Interpreting scripture

            But Jesus is not finished. He pushes the envelope with the Sadducees by citing Moses. The Sadducees took great pride in their conservative approach to scripture. They believed a doctrine only if it was rooted in the text, and for the Sadducees, only the Law of Moses, Genesis through Deuteronomy, was recognized as authoritative scripture. Their rejection of the resurrection was based in their insistence that Moses had not written anything about the resurrection. Yet in verses 37-38 of our reading, Jesus refers to the conversation between God and Moses at the burning bush on Mount Sinai as proof that Moses believed in the resurrection. Jesus paraphrases Exodus 3:6: “I am the God of your father, the God of Abraham, the God of Isaac, and the God of Jacob.” By speaking of these relationships in the present tense, Jesus suggests that God’s words imply an ongoing, beyond-the-grave relationship between God and Israel’s ancestors.

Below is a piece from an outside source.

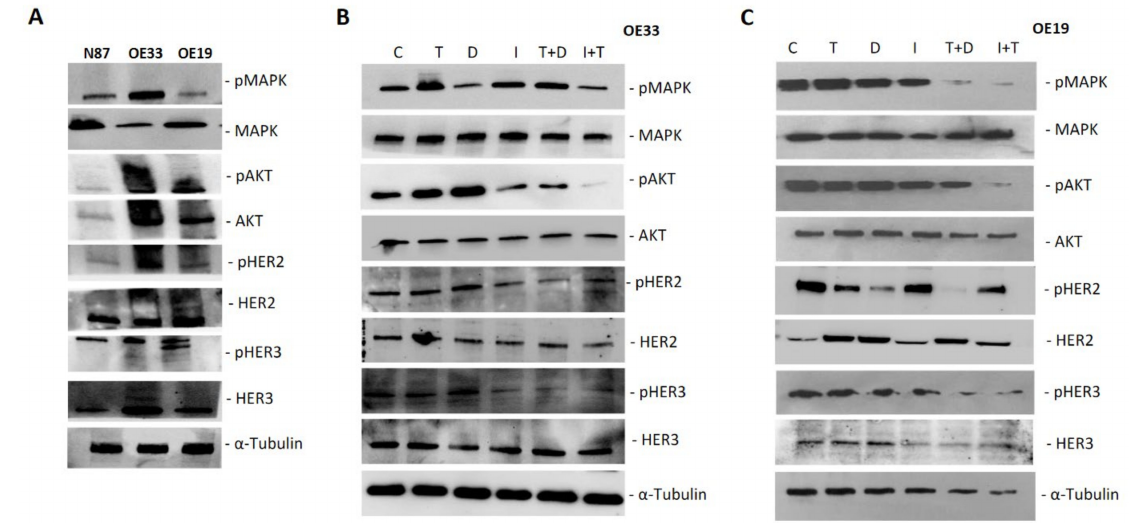
Figure 5. Protein analysis on lysates from N87, OE33 and OE19 cell lines with indicated antibodies ( A ). Western blotting analysis of intracellular proteins and their phosphorylated isoforms following treatment with Trastuzumab, Ipatasertib and Duligotuzmab, as single agent and in combination in OE33 ( B ) and OE19 ( C ). (C: untreated control, T: Trastuzumab, D: Duligotuzumab, I: Ipatasertib, Trastuzumab with Duligotuzumab, T+D; Ipatasertib with Trastuzumab, I+T). α Tubulin was included as a loading control.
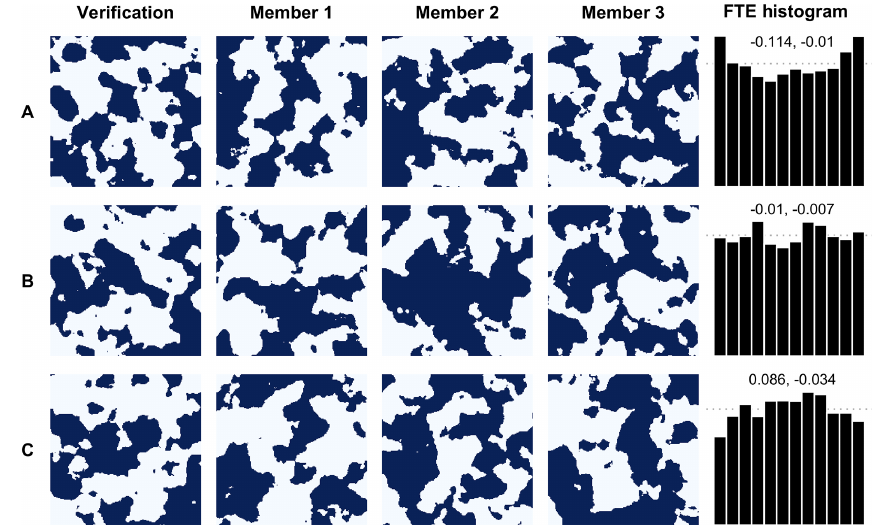
Figure D1. As Fig. 3 but ensemble fields are constructed with skill parameter ρ = ω = 0.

            Jesus’ words are bold and daring. He has challenged the Sadducees on their misunderstanding of the nature of resurrection and invited them to reflect on the character of their own lives. Now he clearly suggests that they do not even understand books of scripture they claim as authoritative!

The spoiler

            This text is rebellious and deeply unsettling. As we reflect on our lives today, do we not find ourselves occupied primarily by the “busy-ness” of the world in which we live rather than learning to reflect, cultivate and embody the sort of existence that bears witness to the reality of resurrection?

            Jesus was a spoiler. His life, death and resurrection have changed everything. Are we willing to continually realign ourselves and our communities to reflect the game-changing life that God offers to those who follow Jesus?